### STATED EXERCISE:
Copy the records below, putting "collected by" wherever "collectors" appears and leaving everything else as it is.

### GIVEN ENTRIES:
::::::

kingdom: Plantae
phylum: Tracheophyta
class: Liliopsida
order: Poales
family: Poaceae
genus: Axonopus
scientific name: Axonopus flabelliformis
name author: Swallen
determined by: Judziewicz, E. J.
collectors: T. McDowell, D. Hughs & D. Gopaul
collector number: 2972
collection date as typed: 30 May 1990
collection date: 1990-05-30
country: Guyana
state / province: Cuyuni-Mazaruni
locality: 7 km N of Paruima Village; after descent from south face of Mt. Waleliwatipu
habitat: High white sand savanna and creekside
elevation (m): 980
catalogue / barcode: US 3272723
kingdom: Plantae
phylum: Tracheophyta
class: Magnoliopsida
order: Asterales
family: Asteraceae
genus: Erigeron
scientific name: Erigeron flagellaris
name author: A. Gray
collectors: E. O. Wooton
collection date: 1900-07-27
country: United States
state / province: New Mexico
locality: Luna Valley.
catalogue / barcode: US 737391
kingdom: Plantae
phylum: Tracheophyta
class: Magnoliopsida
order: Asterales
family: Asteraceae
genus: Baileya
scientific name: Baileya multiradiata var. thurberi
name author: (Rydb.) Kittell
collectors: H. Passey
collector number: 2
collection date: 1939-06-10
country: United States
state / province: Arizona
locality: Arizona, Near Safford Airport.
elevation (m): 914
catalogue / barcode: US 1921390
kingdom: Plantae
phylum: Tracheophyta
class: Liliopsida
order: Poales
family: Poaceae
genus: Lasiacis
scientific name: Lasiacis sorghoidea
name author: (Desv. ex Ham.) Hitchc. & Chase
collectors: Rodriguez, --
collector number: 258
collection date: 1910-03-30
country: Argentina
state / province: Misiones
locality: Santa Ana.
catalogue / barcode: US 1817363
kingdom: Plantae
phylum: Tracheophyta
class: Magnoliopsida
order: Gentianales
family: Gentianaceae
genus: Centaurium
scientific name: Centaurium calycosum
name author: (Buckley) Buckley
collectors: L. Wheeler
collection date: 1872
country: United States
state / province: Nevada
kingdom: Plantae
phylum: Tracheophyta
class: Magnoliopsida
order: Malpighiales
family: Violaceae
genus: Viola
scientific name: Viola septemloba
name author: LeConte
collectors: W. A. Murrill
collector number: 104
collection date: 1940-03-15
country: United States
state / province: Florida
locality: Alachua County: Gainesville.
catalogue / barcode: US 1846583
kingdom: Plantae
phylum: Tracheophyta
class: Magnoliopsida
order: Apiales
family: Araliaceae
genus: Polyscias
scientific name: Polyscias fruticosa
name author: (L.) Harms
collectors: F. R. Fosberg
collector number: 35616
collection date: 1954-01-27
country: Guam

::::::

### THE OUTPUT:
kingdom: Plantae
phylum: Tracheophyta
class: Liliopsida
order: Poales
family: Poaceae
genus: Axonopus
scientific name: Axonopus flabelliformis
name author: Swallen
determined by: Judziewicz, E. J.
collected by: T. McDowell, D. Hughs & D. Gopaul
collector number: 2972
collection date as typed: 30 May 1990
collection date: 1990-05-30
country: Guyana
state / province: Cuyuni-Mazaruni
locality: 7 km N of Paruima Village; after descent from south face of Mt. Waleliwatipu
habitat: High white sand savanna and creekside
elevation (m): 980
catalogue / barcode: US 3272723
kingdom: Plantae
phylum: Tracheophyta
class: Magnoliopsida
order: Asterales
family: Asteraceae
genus: Erigeron
scientific name: Erigeron flagellaris
name author: A. Gray
collected by: E. O. Wooton
collection date: 1900-07-27
country: United States
state / province: New Mexico
locality: Luna Valley.
catalogue / barcode: US 737391
kingdom: Plantae
phylum: Tracheophyta
class: Magnoliopsida
order: Asterales
family: Asteraceae
genus: Baileya
scientific name: Baileya multiradiata var. thurberi
name author: (Rydb.) Kittell
collected by: H. Passey
collector number: 2
collection date: 1939-06-10
country: United States
state / province: Arizona
locality: Arizona, Near Safford Airport.
elevation (m): 914
catalogue / barcode: US 1921390
kingdom: Plantae
phylum: Tracheophyta
class: Liliopsida
order: Poales
family: Poaceae
genus: Lasiacis
scientific name: Lasiacis sorghoidea
name author: (Desv. ex Ham.) Hitchc. & Chase
collected by: Rodriguez, --
collector number: 258
collection date: 1910-03-30
country: Argentina
state / province: Misiones
locality: Santa Ana.
catalogue / barcode: US 1817363
kingdom: Plantae
phylum: Tracheophyta
class: Magnoliopsida
order: Gentianales
family: Gentianaceae
genus: Centaurium
scientific name: Centaurium calycosum
name author: (Buckley) Buckley
collected by: L. Wheeler
collection date: 1872
country: United States
state / province: Nevada
kingdom: Plantae
phylum: Tracheophyta
class: Magnoliopsida
order: Malpighiales
family: Violaceae
genus: Viola
scientific name: Viola septemloba
name author: LeConte
collected by: W. A. Murrill
collector number: 104
collection date: 1940-03-15
country: United States
state / province: Florida
locality: Alachua County: Gainesville.
catalogue / barcode: US 1846583
kingdom: Plantae
phylum: Tracheophyta
class: Magnoliopsida
order: Apiales
family: Araliaceae
genus: Polyscias
scientific name: Polyscias fruticosa
name author: (L.) Harms
collected by: F. R. Fosberg
collector number: 35616
collection date: 1954-01-27
country: Guam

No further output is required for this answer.